Ветров раздражённо произнёс:
— Говори яснее. Сейчас не время для философских рассуждений. Зачем ты приплёл Монсегюр? Чем мы можем помочь осаждённым?
— Ладно. Я вам сейчас расскажу то, что повергнет вас в шок. Это воспоминание пришло мне под утро, когда вы все спали. — Иван обвёл всех пристальным взглядом. — Вы готовы услышать нечто удивительное?
— Да не тяни ты, говори, — сказал Ветров, начиная всё больше нервничать.
— Это всего лишь эпизод из моей прошлой жизни. Но я не могу его объяснить. Итак, это случилось в канун Рождества, то есть в это самое время, вот сейчас, когда мы с вами находимся здесь. В Монсегюр пришли два человека. Они принесли письмо. Мы тогда все очень удивились…
— Подожди, кто это «мы»? — спросил Саша.
Иван вздохнул.
— Разумеется, не ты, не я, не Аня. Когда я рассказываю о своей прошлой жизни, то я — это уже не я…
— А кто? — удивилась Аня.
— Пьер де Брюи. Мой предшественник по прошлой жизни. Неужели так трудно понять? — недовольно произнёс Иван.
— Ну да, конечно, — закивал Саша. — Извини, мы чего-то туго соображаем. Значит, этот Пьер сейчас в Монсегюре?
— Да. Итак, я продолжаю. В канун Рождества в Монсегюр пришли двое. Это был неожиданный визит, мы никого не ждали. Сами понимаете, крестоносцы повсюду, крепость почти окружена.
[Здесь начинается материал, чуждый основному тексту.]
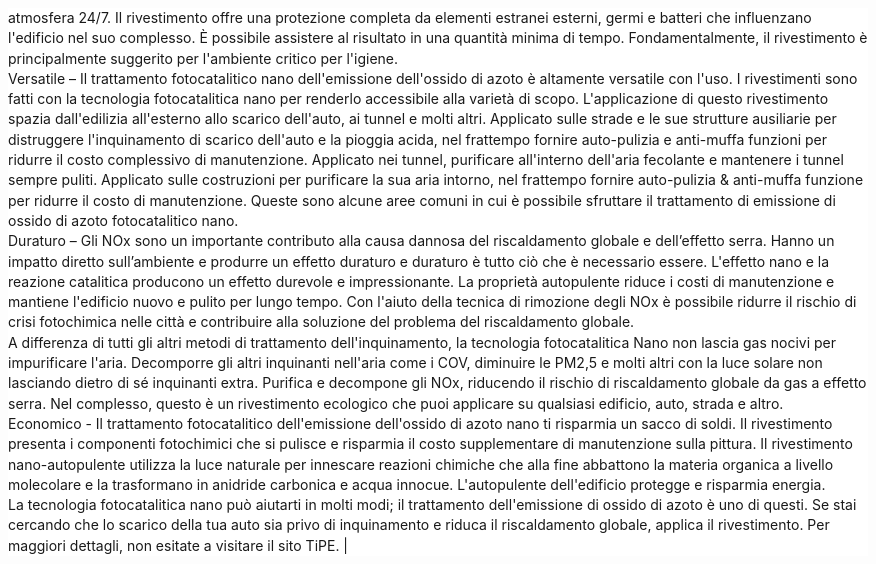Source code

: atmosfera 24/7. Il rivestimento offre una protezione completa da elementi estranei esterni, germi e batteri che influenzano l'edificio nel suo complesso. È possibile assistere al risultato in una quantità minima di tempo. Fondamentalmente, il rivestimento è principalmente suggerito per l'ambiente critico per l'igiene.<br/>Versatile – Il trattamento fotocatalitico nano dell'emissione dell'ossido di azoto è altamente versatile con l'uso. I rivestimenti sono fatti con la tecnologia fotocatalitica nano per renderlo accessibile alla varietà di scopo. L'applicazione di questo rivestimento spazia dall'edilizia all'esterno allo scarico dell'auto, ai tunnel e molti altri. Applicato sulle strade e le sue strutture ausiliarie per distruggere l'inquinamento di scarico dell'auto e la pioggia acida, nel frattempo fornire auto-pulizia e anti-muffa funzioni per ridurre il costo complessivo di manutenzione. Applicato nei tunnel, purificare all'interno dell'aria fecolante e mantenere i tunnel sempre puliti. Applicato sulle costruzioni per purificare la sua aria intorno, nel frattempo fornire auto-pulizia & anti-muffa funzione per ridurre il costo di manutenzione. Queste sono alcune aree comuni in cui è possibile sfruttare il trattamento di emissione di ossido di azoto fotocatalitico nano.<br/>Duraturo – Gli NOx sono un importante contributo alla causa dannosa del riscaldamento globale e dell’effetto serra. Hanno un impatto diretto sull’ambiente e produrre un effetto duraturo e duraturo è tutto ciò che è necessario essere. L'effetto nano e la reazione catalitica producono un effetto durevole e impressionante. La proprietà autopulente riduce i costi di manutenzione e mantiene l'edificio nuovo e pulito per lungo tempo. Con l'aiuto della tecnica di rimozione degli NOx è possibile ridurre il rischio di crisi fotochimica nelle città e contribuire alla soluzione del problema del riscaldamento globale.<br/>A differenza di tutti gli altri metodi di trattamento dell'inquinamento, la tecnologia fotocatalitica Nano non lascia gas nocivi per impurificare l'aria. Decomporre gli altri inquinanti nell'aria come i COV, diminuire le PM2,5 e molti altri con la luce solare non lasciando dietro di sé inquinanti extra. Purifica e decompone gli NOx, riducendo il rischio di riscaldamento globale da gas a effetto serra. Nel complesso, questo è un rivestimento ecologico che puoi applicare su qualsiasi edificio, auto, strada e altro.<br/>Economico - Il trattamento fotocatalitico dell'emissione dell'ossido di azoto nano ti risparmia un sacco di soldi. Il rivestimento presenta i componenti fotochimici che si pulisce e risparmia il costo supplementare di manutenzione sulla pittura. Il rivestimento nano-autopulente utilizza la luce naturale per innescare reazioni chimiche che alla fine abbattono la materia organica a livello molecolare e la trasformano in anidride carbonica e acqua innocue. L'autopulente dell'edificio protegge e risparmia energia.<br/>La tecnologia fotocatalitica nano può aiutarti in molti modi; il trattamento dell'emissione di ossido di azoto è uno di questi. Se stai cercando che lo scarico della tua auto sia privo di inquinamento e riduca il riscaldamento globale, applica il rivestimento. Per maggiori dettagli, non esitate a visitare il sito TiPE. |
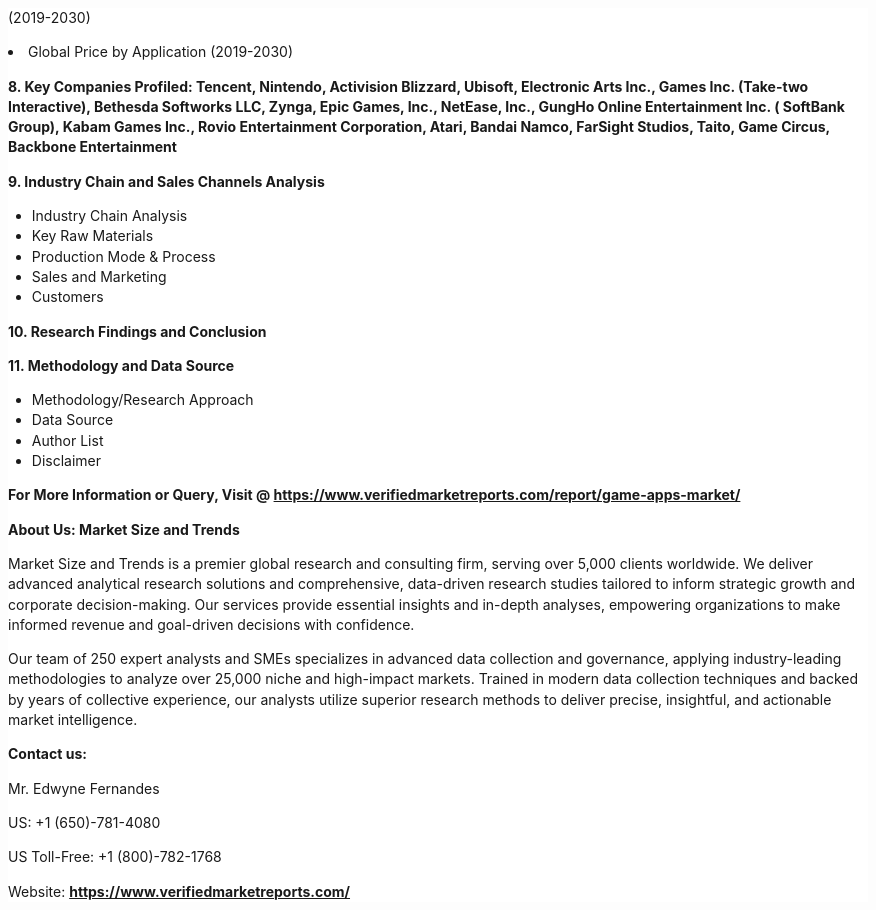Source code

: (2019-2030)</li><li>Global Price by Application (2019-2030)</li></ul><p><strong>8. Key Companies Profiled: Tencent, Nintendo, Activision Blizzard, Ubisoft, Electronic Arts Inc., Games Inc. (Take-two Interactive), Bethesda Softworks LLC, Zynga, Epic Games, Inc., NetEase, Inc., GungHo Online Entertainment Inc. ( SoftBank Group), Kabam Games Inc., Rovio Entertainment Corporation, Atari, Bandai Namco, FarSight Studios, Taito, Game Circus, Backbone Entertainment</strong></p><p><strong>9. Industry Chain and Sales Channels Analysis</strong></p><ul><li>Industry Chain Analysis</li><li>Key Raw Materials</li><li>Production Mode &amp; Process</li><li>Sales and Marketing</li><li>Customers</li></ul><p><strong>10. Research Findings and Conclusion</strong></p><p><strong>11. Methodology and Data Source</strong></p><ul><li>Methodology/Research Approach</li><li>Data Source</li><li>Author List</li><li>Disclaimer</li></ul></p><p><strong>For More Information or Query, Visit @ <a href="https://www.verifiedmarketreports.com/report/game-apps-market/">https://www.verifiedmarketreports.com/report/game-apps-market/</a></strong></p><p><strong>About Us: Market Size and Trends</strong></p><p>Market Size and Trends is a premier global research and consulting firm, serving over 5,000 clients worldwide. We deliver advanced analytical research solutions and comprehensive, data-driven research studies tailored to inform strategic growth and corporate decision-making. Our services provide essential insights and in-depth analyses, empowering organizations to make informed revenue and goal-driven decisions with confidence.</p><p>Our team of 250 expert analysts and SMEs specializes in advanced data collection and governance, applying industry-leading methodologies to analyze over 25,000 niche and high-impact markets. Trained in modern data collection techniques and backed by years of collective experience, our analysts utilize superior research methods to deliver precise, insightful, and actionable market intelligence.</p><p><strong>Contact us:</strong></p><p>Mr. Edwyne Fernandes</p><p>US: +1 (650)-781-4080</p><p>US Toll-Free: +1 (800)-782-1768</p><p>Website: <strong><a href="https://www.verifiedmarketreports.com/">https://www.verifiedmarketreports.com/</a></strong></p>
Одного из прибывших я знал хорошо — это был Эскот де Белькэр, а вот другой…
Оболенский замолчал, в упор глядя на Ветрова, и тот вдруг понял, почему с момента возвращения Ивана из палатки нервничает всё больше и больше. Дело было в этих внимательных и непонятных взглядах, которые то и дело бросал на него Иван. Будто он знает что-то очень важное, имеющее отношение к нему, Ветрову, но ему-то как раз и неизвестное.
— Что ты уставился? — не выдержал Саша. — Давай, говори.
— Потому что этот второй был ты, — на одном дыхании выпалил Иван.